Anfang dieser Woche in der bengalischen Hauptstadt Dhaka: Tausende Anhänger und Anhängerinnen der islamistischen Oppositionspartei Bangladesh Nationalist Party (BNP) fordern faire, freie Wahlen und den Rücktritt von Regierungschefin Sheikh Hasina Wajed. Wenige Tage zuvor kommt bei landesweiten Protesten gegen die Regierung ein Aktivist ums Leben, Hunderte werden nach Angaben von Amnesty International verletzt.
Das ist keine Seltenheit in Bangladesch. Rund sechs Monate vor den geplanten Wahlen nimmt die Nervosität bei Regierung und Opposition merklich zu. Die Lage sei sehr besorgniserregend, sagt der Ökonom Debapriya Bhattacharya, ehemals UNO-Botschafter in Genf.
Angriffe auf Demonstranten und Politiker
Und zwar nicht, weil die Opposition demonstriere, sondern weil die Regierung zunehmend dagegenhalte, stellt der frühere Leiter der Denkfabrik «Center for Policy Dialogue» weiter fest.
Erst letzte Woche wurde der unabhängige Oppositionspolitiker Ashraful Alam auf offener Strasse angegriffen. Ein Dutzend Länder, darunter die Schweiz und die USA, schickten eine gemeinsame Protestnote: Es müsse sichergestellt werden, dass die anstehenden Wahlen frei, fair und friedlich stattfinden könnten.
Erneute Wahlmanipulationen befürchtet
Doch das ist keine Selbstverständlichkeit.
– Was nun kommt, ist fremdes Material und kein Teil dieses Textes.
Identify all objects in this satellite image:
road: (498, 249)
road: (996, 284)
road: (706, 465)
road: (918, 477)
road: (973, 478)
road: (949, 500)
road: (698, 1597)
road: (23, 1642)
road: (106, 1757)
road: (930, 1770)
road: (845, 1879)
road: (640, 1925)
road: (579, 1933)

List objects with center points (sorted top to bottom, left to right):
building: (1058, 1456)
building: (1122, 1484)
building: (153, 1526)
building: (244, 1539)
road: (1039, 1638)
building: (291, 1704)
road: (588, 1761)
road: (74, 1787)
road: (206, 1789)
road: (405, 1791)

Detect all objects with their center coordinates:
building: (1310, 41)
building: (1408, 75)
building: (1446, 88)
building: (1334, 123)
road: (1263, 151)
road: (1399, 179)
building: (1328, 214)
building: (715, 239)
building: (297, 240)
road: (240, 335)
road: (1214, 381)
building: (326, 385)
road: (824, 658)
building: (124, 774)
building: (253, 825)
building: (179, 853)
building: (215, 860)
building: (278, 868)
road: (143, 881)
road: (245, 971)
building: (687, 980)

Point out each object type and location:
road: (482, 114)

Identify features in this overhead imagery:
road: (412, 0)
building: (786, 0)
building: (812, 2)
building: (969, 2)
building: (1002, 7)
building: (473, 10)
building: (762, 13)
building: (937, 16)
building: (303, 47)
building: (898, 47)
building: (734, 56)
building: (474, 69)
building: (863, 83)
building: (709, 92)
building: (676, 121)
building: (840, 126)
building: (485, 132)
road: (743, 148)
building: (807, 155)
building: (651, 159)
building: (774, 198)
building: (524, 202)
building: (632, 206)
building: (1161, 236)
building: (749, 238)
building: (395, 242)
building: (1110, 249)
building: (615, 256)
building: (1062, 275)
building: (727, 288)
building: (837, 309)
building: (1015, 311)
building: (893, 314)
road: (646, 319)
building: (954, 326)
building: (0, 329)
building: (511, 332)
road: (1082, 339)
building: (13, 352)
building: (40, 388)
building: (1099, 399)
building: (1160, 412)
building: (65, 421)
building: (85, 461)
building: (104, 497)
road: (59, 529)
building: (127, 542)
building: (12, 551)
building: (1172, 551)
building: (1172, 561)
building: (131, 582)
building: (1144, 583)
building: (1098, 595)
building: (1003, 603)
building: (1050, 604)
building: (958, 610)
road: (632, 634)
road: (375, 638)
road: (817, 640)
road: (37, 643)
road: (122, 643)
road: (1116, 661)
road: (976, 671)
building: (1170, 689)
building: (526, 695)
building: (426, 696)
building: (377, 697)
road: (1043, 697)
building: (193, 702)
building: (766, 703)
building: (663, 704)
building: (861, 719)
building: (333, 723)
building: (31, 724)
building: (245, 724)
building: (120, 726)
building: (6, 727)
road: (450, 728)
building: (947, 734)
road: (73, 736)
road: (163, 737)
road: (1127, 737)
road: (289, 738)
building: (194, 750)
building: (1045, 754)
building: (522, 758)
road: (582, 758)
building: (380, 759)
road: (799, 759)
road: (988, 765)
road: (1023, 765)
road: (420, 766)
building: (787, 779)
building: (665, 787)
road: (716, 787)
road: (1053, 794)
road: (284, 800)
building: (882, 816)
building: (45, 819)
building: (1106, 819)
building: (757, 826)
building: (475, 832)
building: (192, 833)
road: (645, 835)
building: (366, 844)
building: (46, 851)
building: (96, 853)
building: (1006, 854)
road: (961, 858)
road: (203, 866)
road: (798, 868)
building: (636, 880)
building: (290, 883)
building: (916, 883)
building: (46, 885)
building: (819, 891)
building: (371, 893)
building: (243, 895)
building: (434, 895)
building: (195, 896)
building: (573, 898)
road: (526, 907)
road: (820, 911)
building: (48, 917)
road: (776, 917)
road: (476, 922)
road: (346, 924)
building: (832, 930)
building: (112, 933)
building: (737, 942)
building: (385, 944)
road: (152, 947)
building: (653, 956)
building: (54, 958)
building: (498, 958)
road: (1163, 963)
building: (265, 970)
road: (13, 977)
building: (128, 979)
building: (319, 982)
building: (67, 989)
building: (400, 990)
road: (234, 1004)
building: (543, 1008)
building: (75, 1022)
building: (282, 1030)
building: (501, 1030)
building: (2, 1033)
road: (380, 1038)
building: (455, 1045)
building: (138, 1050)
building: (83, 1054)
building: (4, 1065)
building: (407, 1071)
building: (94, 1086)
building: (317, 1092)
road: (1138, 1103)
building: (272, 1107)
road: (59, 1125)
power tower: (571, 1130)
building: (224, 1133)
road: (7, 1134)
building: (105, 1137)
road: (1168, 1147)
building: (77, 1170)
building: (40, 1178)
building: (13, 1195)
Die letzten beiden Wahlen 2014 und 2018 seien alles andere als perfekt gewesen, so der langjährige Politbeobachter: 2014 gab es fast keine Opposition. Und 2018 seien die Wahlurnen mit grosser Wahrscheinlichkeit manipuliert worden. Siegerin war in beiden Fällen die sozialistisch-säkulare Awami-Liga unter Premierministerin Hasina, deren Vater das Land 1971 in die Unabhängigkeit geführt hatte.
Die Opposition befürchte nun, wohl nicht zu Unrecht, dass die Regierung auch die nächsten Wahlen manipulieren wird, so Bhattacharya. Sie fordert daher eine neutrale Wahlkommission.
Wirtschaftsaufschwung gebremst
Die Wahlen im kommenden Januar fänden auch in einem wirtschaftlich schwierigen Umfeld statt. Laut Bhattacharya wurde der Aufschwung nach der Covid-Pandemie durch die globale Lage, darunter die Folgen des Ukraine-Krieges, unterbrochen.
Auch die hohe Inflation setze der Bevölkerung zu. Die Währungsreserven seien stark geschrumpft, weshalb Bangladesch unter anderem zu wenig Flüssiggas importieren könne, was zu einer Energieknappheit führe. Die aufsteigende Mittelklasse sei aber schon länger unzufrieden, so Bhattacharya: «Die Früchte des Aufschwungs wurden nicht gerecht verteilt, und die weitverbreitete Korruption erschwert vielen den Zugang zu guter Gesundheitsversorgung und Bildung.»
Hoffnung auf Druck von aussen
Hoffnung macht dem Ökonomen, dass wichtige Handelspartner wie die USA inzwischen Druck aufsetzten, um Menschenrechtsvergehen zu verhindern und faire Wahlen zu fördern, etwa durch Visa-Beschränkungen für einige Regierungsvertreter. «Die Sanktionen wirken anscheinend. Die Regierung hat verstanden, dass sie eine rote Linie überschritten hat.» Ob der externe Druck auch hilft, eine Eskalation vor den Wahlen zu verhindern, wird sich in den nächsten Monaten zeigen.